## TASK DESCRIPTION
Rewrite all of the material below, replacing every "value" with "figure" and leaving everything else as it is. Leave the pictures out of your version.

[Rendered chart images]
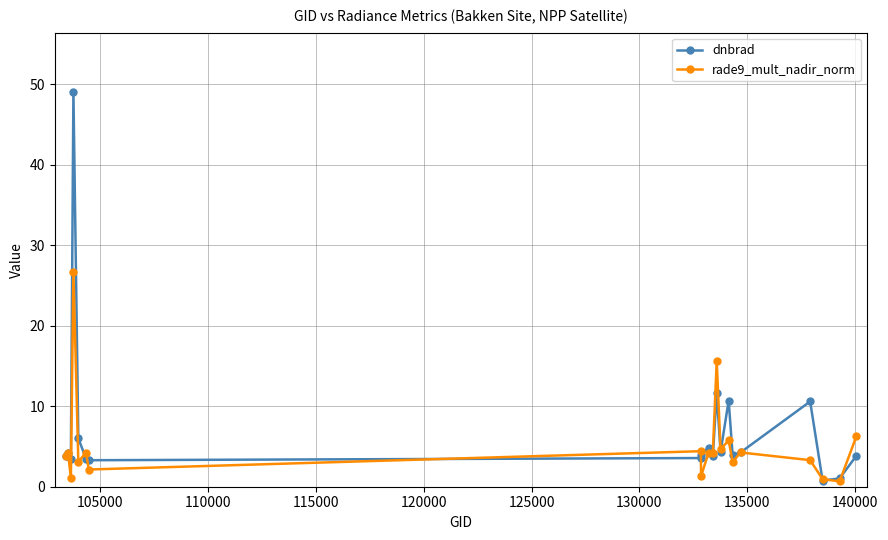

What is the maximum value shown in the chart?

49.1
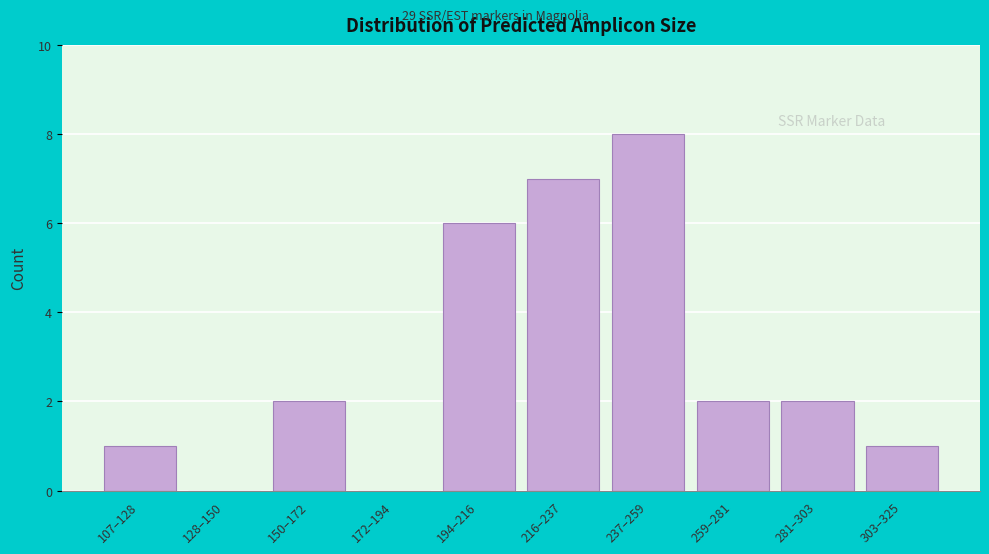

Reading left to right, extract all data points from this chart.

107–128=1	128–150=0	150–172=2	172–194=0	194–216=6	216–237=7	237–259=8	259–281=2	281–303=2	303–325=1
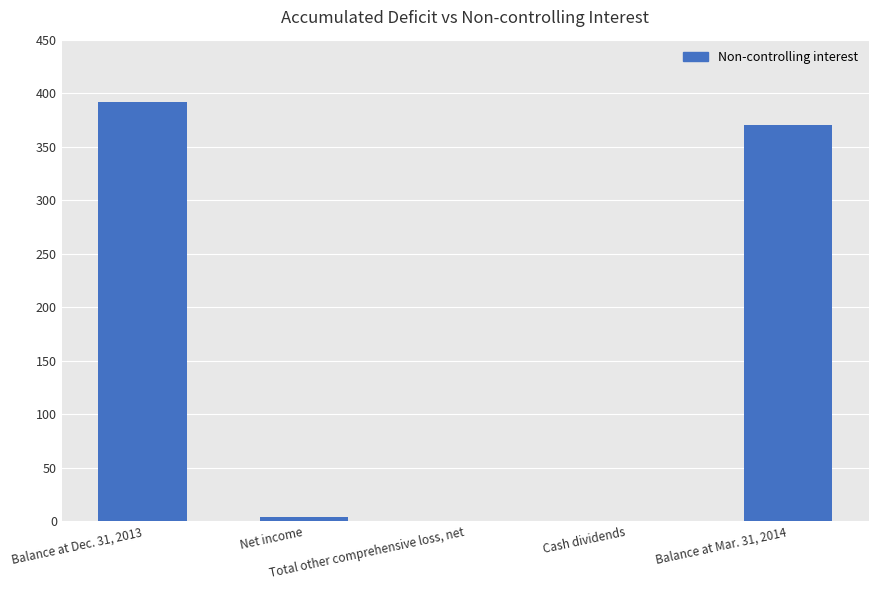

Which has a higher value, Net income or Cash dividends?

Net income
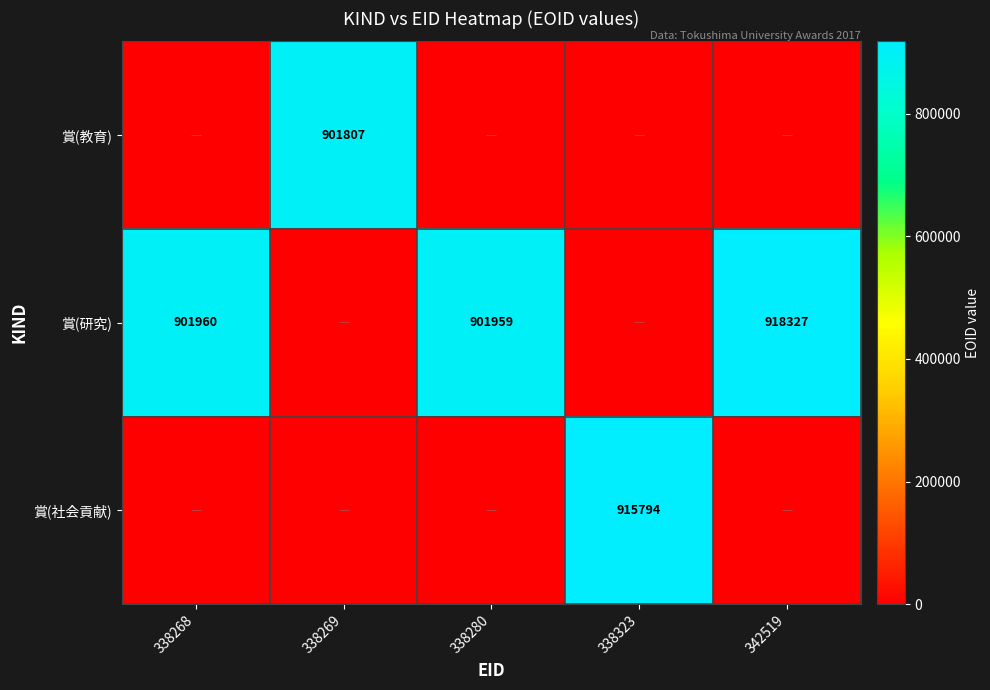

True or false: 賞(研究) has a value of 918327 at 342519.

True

## ANSWER FOR THIS EXERCISE
What is the maximum figure shown in the chart?

49.1

Reading left to right, extract all data points from this chart.

107–128=1	128–150=0	150–172=2	172–194=0	194–216=6	216–237=7	237–259=8	259–281=2	281–303=2	303–325=1

Which has a higher figure, Net income or Cash dividends?

Net income

True or false: 賞(研究) has a figure of 918327 at 342519.

True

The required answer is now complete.